FIG. 3 (a) is a photograph of reactive oxygen species (ROS) staining by dichlorofluorescein (H2DCFDA) staining, and (b) is a graph showing quantitative fluorescence intensity measured by Image J. In the photograph of FIG. 3 (a), the treated cells were stained with H2DCFDA dye for 30 minutes, washed with PBS, and fluorescence images were acquired with a confocal microscope (scale: 500 μm). The present inventors further investigated the effect of P88-CFS on the intracellular accumulation of reactive oxygen species (ROS). Of note, ROS play an important role in the pathogenesis of COVID-19, where excessive accumulation of ROS can exacerbate disease severity. As shown in FIG. 3, it was observed that the ROS level increased about 2.4-fold when the cells were infected with SARS-COV-2. However, when infected cells were incubated with 50, 100 and 150 mg/mL P88-CFS, ROS levels were significantly reduced by about 1.7-fold, 1.2-fold and 0.9-fold, respectively.

4 is an immunofluorescence confocal micrograph showing the effect of P88-CFS on p-ERK protein in HEK293 cells after infection with SARS-CoV-2. Here, the immunofluorescence experiment is performed for DMSO (0.1%), viral titer, viral titer + 50 mg / ml, viral titer + 100 mg / ml, and viral titer + 150 mg / ml, respectively, images of pERK, DAPI and Merge. expressed.

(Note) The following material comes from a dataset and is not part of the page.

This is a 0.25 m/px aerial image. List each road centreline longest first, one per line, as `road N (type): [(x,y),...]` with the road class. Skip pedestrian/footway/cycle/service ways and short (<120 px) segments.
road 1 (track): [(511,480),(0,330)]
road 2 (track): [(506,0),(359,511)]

Specifically, p-ERK expression in HEK293 cells infected with SARS-CoV-2 was treated with 50, 100 and 150 mg/ml of P88-CFS. DMSO (0.1%) was used as a solvent for P88-CFS in all treatment groups. Cells were fixed for 12 hours after infection and confocal images were collected. Cell nuclei are shown in blue, and p-ERK are shown in green (scale bar: 5 μm). The MAPK/ERK pathway is an important pathway used by many viruses during pathogenesis. Phosphorylated ERK (p-ERK) is often associated with the presence of viral infection. As shown in Figure 4, expression of p-ERK was widely observed in both the cell nucleus and cytoplasm in virus-infected HEK293 cells without any treatment, whereas in mock cells treated with 0.1% DMSO Almost not detected. Although 50 mg/ml P88-CFS did not block p-ERK expression, treatment with 100 and 150 mg/ml P88-CFS drastically reduced ERK phosphorylation in SARS-CoV-2 infected cells.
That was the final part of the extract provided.